‘Black Phone’ – Ex officio, little benefit

‘Black Phone’ has a very promising start, taking its time to establish the foundations of what it intends to be a dramatic story plunged into an uncomfortable atmosphere of permanent tension. Something that it achieves… halfway, being a film that seems made… halfway. In addition to being frustrating, of course, because it starts from a promising start towards a destination that does not quite meet that initial expectation. More than a movie, ‘Black Phone’ is a disjointed succession of unconnected and undeveloped ideas that parade in single file, routinely and without hiding their predictability. Ideas that, although they share the same footage, do not feed each other, of a self-limited potential that advances in a straight line without building an ‘in crescendo’, nor giving body or volume to what ends up precipitating, without further ado, in a daily and vulgar way. . Gratuitously and capriciously, irrelevant. Despite the convincing work of Mason Thames and Madeleine McGraw, the story of these two brothers is watered down by a schematic simplicity that is not even compensated – as in the ‘Warren Files’ franchise – with a varied assortment of scares.
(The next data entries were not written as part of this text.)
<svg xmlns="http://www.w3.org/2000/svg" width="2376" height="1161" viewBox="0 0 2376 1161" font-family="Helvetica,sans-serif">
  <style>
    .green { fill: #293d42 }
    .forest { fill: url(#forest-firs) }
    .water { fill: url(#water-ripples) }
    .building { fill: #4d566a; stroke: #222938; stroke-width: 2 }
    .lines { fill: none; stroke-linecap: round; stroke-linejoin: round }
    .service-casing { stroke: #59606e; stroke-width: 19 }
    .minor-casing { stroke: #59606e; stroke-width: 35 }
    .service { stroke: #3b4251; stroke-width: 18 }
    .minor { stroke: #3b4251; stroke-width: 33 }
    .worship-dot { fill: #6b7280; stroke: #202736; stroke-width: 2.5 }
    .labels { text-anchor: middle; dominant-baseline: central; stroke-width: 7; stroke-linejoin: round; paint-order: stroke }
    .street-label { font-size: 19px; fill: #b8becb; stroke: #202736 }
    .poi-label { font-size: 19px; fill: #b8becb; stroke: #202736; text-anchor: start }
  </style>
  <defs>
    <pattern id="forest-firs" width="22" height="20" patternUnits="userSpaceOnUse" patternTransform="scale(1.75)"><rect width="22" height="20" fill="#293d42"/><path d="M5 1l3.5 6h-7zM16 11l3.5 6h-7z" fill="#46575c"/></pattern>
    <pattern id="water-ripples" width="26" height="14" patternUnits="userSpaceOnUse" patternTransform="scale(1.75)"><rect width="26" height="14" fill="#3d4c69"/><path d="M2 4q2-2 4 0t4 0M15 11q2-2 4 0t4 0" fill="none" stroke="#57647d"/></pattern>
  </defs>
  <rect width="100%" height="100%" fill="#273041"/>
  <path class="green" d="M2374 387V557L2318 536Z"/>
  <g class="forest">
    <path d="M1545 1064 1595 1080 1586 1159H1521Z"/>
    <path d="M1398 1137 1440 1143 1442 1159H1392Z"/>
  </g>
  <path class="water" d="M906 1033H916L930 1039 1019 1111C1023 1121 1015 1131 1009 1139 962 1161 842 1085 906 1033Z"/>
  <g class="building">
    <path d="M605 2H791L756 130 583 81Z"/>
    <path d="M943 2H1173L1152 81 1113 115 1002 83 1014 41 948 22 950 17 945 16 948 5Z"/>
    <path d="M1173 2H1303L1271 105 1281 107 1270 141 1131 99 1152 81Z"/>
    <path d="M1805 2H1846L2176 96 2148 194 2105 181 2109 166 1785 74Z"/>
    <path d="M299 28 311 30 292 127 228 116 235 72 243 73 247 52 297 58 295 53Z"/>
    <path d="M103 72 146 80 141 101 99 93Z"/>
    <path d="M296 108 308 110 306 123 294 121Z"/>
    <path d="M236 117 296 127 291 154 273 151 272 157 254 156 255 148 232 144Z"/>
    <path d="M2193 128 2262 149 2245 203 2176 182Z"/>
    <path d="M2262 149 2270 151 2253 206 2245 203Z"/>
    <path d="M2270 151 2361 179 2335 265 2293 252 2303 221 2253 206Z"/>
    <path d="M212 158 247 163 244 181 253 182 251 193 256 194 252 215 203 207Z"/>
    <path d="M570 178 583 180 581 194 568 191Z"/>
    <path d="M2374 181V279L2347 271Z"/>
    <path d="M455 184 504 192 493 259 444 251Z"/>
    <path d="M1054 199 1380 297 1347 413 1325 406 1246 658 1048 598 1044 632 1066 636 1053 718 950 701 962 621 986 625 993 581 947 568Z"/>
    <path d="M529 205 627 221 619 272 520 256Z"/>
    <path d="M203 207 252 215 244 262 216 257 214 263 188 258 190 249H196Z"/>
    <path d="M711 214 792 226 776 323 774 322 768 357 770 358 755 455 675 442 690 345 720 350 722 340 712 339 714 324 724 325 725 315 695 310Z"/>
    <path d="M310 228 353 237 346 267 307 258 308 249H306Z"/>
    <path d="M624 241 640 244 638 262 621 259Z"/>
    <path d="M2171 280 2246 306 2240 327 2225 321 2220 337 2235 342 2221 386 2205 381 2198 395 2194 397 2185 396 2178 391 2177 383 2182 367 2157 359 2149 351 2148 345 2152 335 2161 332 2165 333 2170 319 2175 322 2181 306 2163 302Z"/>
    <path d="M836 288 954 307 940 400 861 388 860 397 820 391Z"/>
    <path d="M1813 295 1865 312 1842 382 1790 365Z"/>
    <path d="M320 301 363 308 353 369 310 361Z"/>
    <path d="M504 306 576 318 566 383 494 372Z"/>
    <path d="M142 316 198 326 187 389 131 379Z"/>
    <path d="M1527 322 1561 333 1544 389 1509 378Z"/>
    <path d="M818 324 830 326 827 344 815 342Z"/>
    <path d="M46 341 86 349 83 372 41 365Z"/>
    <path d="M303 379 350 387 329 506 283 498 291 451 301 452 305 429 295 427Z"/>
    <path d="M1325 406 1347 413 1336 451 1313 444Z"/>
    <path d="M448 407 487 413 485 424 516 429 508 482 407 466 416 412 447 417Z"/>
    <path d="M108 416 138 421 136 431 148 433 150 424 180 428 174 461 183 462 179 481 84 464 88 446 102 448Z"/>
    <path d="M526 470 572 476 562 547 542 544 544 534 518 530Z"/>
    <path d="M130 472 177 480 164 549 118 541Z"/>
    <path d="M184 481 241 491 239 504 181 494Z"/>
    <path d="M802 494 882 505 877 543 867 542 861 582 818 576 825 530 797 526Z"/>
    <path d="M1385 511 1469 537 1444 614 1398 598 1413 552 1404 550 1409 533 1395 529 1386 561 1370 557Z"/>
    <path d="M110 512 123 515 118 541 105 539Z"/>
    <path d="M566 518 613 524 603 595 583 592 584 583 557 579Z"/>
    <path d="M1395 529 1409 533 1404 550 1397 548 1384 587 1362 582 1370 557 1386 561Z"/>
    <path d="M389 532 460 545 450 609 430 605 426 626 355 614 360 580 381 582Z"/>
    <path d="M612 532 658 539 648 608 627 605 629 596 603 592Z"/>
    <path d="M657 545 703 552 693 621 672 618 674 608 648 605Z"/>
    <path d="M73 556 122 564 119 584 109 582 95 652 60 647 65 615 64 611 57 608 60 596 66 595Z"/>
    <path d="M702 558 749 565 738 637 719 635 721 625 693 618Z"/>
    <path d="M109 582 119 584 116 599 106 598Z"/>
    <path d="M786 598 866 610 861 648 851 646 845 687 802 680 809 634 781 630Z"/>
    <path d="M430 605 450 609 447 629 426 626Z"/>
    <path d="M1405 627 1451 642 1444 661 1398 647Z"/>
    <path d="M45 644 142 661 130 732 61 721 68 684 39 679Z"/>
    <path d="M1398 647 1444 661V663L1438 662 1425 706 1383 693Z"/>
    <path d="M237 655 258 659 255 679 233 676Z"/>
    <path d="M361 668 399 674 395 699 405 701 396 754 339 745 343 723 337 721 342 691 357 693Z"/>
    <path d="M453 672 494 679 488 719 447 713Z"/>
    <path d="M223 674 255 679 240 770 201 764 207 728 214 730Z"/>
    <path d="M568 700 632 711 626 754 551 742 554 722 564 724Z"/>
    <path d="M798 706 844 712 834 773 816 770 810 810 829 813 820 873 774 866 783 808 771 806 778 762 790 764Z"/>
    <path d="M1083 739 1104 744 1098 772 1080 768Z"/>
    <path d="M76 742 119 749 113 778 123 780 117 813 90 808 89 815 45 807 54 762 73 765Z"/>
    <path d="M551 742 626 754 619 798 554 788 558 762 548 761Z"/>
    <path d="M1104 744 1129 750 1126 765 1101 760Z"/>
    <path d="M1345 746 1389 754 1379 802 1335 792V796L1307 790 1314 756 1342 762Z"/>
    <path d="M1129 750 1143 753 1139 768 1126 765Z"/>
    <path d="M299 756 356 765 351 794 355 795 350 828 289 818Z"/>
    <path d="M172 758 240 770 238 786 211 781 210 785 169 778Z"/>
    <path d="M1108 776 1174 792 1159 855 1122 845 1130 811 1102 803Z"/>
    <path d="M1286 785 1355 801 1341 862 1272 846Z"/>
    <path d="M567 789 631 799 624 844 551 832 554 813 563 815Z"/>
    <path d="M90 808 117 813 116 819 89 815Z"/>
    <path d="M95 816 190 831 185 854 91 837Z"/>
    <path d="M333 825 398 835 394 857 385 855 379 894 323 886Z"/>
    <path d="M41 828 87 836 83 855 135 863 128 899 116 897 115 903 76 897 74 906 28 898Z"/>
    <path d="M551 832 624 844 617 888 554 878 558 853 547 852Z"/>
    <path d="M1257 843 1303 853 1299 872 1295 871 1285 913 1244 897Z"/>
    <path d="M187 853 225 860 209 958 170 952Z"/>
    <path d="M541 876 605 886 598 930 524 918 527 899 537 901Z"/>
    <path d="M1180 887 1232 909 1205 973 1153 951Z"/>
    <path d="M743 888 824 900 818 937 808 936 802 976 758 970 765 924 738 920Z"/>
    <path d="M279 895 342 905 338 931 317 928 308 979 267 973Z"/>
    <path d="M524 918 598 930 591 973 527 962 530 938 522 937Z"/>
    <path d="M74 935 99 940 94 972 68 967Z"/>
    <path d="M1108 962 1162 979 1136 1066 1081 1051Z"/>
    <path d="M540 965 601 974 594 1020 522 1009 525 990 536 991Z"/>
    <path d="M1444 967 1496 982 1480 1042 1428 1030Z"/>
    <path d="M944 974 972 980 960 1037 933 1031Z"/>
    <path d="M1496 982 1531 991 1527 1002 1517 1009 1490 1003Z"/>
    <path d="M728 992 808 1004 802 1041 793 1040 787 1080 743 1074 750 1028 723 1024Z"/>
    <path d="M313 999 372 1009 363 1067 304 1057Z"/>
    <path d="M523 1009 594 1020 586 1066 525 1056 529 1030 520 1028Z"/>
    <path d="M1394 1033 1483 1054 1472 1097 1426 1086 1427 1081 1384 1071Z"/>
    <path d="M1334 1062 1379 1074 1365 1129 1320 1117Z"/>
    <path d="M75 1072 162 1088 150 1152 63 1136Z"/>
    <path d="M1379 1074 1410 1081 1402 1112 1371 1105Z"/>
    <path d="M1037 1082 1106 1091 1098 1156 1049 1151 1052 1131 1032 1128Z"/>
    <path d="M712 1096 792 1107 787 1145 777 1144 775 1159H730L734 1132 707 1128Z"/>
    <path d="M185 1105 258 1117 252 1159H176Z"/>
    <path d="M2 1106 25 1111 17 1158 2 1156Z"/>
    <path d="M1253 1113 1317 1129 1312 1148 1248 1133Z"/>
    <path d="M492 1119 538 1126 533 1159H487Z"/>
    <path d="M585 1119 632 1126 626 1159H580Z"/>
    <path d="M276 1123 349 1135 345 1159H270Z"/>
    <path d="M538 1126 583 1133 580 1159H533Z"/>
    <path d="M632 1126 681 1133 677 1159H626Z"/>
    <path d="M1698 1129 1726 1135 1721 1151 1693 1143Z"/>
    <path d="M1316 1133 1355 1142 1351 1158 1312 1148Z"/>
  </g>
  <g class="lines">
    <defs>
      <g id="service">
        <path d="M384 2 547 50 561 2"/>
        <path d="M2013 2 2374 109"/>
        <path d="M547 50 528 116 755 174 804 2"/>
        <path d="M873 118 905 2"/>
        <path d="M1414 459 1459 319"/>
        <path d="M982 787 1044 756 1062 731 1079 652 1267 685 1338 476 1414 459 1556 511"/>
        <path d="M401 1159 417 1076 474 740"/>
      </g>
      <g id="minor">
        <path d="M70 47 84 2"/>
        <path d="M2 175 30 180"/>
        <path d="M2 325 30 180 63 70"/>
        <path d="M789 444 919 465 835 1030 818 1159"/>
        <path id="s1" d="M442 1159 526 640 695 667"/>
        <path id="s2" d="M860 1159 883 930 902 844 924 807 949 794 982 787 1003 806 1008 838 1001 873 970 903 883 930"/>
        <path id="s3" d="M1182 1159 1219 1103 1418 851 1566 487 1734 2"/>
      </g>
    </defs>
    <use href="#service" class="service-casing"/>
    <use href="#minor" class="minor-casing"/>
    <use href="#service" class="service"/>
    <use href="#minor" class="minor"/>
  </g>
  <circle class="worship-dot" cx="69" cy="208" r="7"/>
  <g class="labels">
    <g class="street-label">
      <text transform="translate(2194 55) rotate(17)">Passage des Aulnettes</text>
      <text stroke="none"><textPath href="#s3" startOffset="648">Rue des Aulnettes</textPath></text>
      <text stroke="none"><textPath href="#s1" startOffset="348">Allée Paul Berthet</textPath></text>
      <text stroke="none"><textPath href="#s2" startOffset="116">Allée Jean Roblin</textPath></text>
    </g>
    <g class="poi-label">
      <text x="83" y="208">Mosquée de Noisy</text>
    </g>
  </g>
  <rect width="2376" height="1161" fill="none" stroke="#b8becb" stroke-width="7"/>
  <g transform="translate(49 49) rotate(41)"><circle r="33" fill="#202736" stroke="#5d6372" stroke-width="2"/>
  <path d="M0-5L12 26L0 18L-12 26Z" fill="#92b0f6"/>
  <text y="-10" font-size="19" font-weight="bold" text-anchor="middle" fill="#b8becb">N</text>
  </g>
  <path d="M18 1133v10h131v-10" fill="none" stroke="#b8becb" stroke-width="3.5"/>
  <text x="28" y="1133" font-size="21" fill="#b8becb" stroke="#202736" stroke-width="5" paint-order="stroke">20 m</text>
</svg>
One, two at the most. And stop counting. Little baggage for a film that fails to value its elements. Make sense of your premise. Or foundation. Or credibility. So that it doesn’t seem like any other nonsense despite her exquisite seventies atmosphere. Thus, ‘Black Phone’ ends up being a silly and random film reduced to its minimum expression, either from the script or in editing, tending its intended emotional impact to indifference. This is her real problem, the obviousness of her climax or the lack of bite. His null provocative or disturbing spirit. Or the absence of blood, who knows if -Blumhouse through- conceived only in order to mount a nice trailer (based on a suspiciously rough assembly). In this way, ‘Black Phone’ is the adaptation of a short story that falls short for the cinema. Elegantly wrapped, but resolved without vigor. Self-limited to the minimum required, being unable to hide that it is bullshit… professionally, but of little benefit.